- Film poster with original title
- Directed by: Zhora Kryzhovnikov
- Written by: Zhora Kryzhovnikov; Alexey Kazakov;
- Produced by: Zhora Kryzhovnikov; Timur Bekmambetov; Alexey Kazakov; Sergey Kornikhin;
- Starring: Dmitry Nagiev; Olga Seryabkina; Yuliya Aleksandrova;
- Cinematography: Maxim Shinkorenko Ivan Lebedev
- Edited by: Alexander Verkholyak
- Production company: Bazelevs Company
- Release date: December 24, 2015;
- Running time: 112 minutes
- Country: Russia
- Language: Russian
- Budget: $2 000 000
- Box office: $10 744 717

= The Very Best Day =

The Very Best Day (Самый лучший день) is a Russian comedy film directed by Zhora Kryzhovnikov. It is the highest-grossing Russian film of 2015, which raised more than $10.5 million at the box office.

==Plot==
Provincial traffic police officer Petya Vasyutin is about to marry his beloved girlfriend Olya, but succumbs to the allure of a famous pop star Alyona Shyopot. Caught drunk driving, she decides to seduce Petya to avoid punishment. Having lost his fiancée, Vasyutin tries to fix his mistakes and get his life back on track.

DATA PROVIDED:
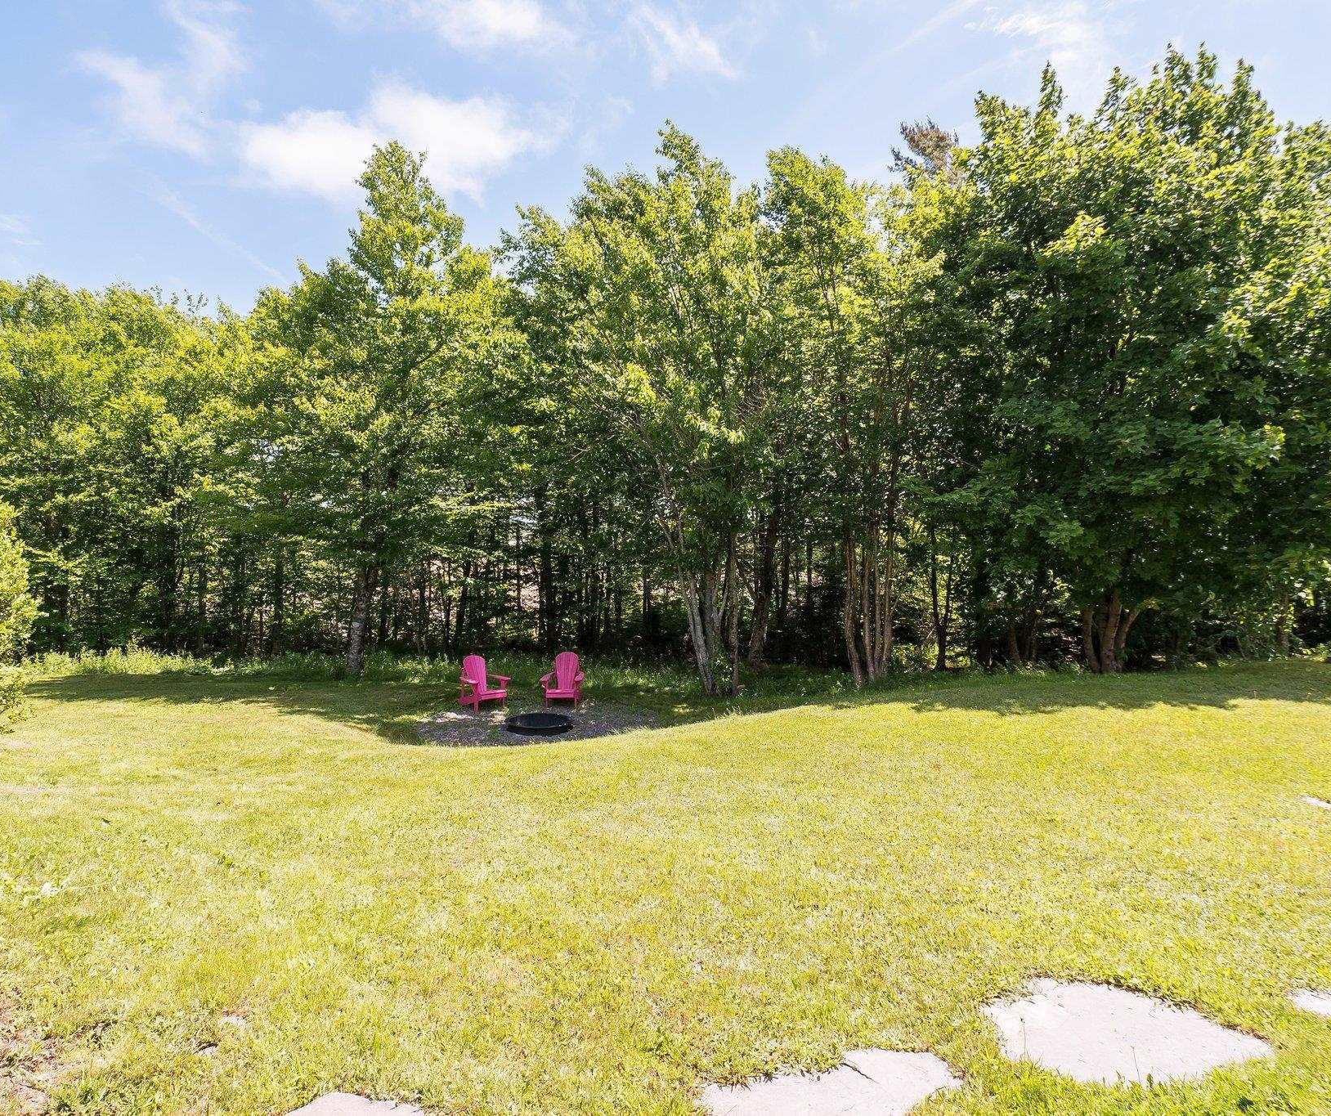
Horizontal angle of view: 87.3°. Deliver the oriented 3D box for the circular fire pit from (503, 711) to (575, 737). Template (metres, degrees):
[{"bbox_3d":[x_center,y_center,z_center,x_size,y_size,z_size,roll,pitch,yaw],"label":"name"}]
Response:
[{"bbox_3d":[-1.890,2.480,10.500,1.020,0.130,1.020,0,0,0],"label":"circular fire pit"}]

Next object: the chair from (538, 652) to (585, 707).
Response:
[{"bbox_3d":[-1.765,2.080,11.980,0.750,0.900,0.840,0,0,3],"label":"chair"}]

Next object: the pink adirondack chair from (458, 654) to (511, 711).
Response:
[{"bbox_3d":[-3.125,2.080,11.940,0.750,0.900,0.840,0,0,-33],"label":"pink adirondack chair"}]

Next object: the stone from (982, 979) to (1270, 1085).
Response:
[{"bbox_3d":[1.459,1.525,2.220,0.830,0.050,0.505,0,0,8],"label":"stone"}]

EXPLORE THE MATERIAL:
1 > Using the article on The Very Best Day, decide whether each statement agrees with it, answering yes or no and quoting the deciding words. (a) The film was released in December 2015. (b) Timur Bekmambetov directed the film. (c) Alyona Shyopot works as a traffic police officer.
2 > Extend the article on the Russian comedy The Very Best Day from the end of its plot summary.

TASK-BY-TASK RESULTS:
1 >
(a) Yes: "Release date: December 24, 2015"
(b) No: "Directed by: Zhora Kryzhovnikov"
(c) No: "a famous pop star Alyona Shyopot"

2 >
==Cast==
- Dmitry Nagiev as Petya Vasyutin, a traffic police officer
- Olga Seryabkina as Alina Shyopot, a famous pop singer
- Yuliya Aleksandrova as Olya, Petya's girlfriend
- Sergey Lavygin as Valentin, Petya's best friend
- Valentina Mazunina as Anzhela, Olya's friends and Valentin's wife
- Inna Churikova as Lyubov, Petya's mother
- Mikhail Boyarsky as Gennady, Petya's father
- Elena Yakovleva as Tatyana, Olya's mother
- Vladislav Vetrov as Vikenty Mikhailovich, Tatyana's groom
- Yan Tsapnik as the traffic police chief
- Andrey Malakhov (cameo appearance) as himself

== Awards and nominations ==
- Golden Eagle Awards 2017
- Elena Yakovleva — Best Supporting Actress (won)
- Nika Awards 2017
- Mikhail Boyarsky — Best Supporting Actor (nominated)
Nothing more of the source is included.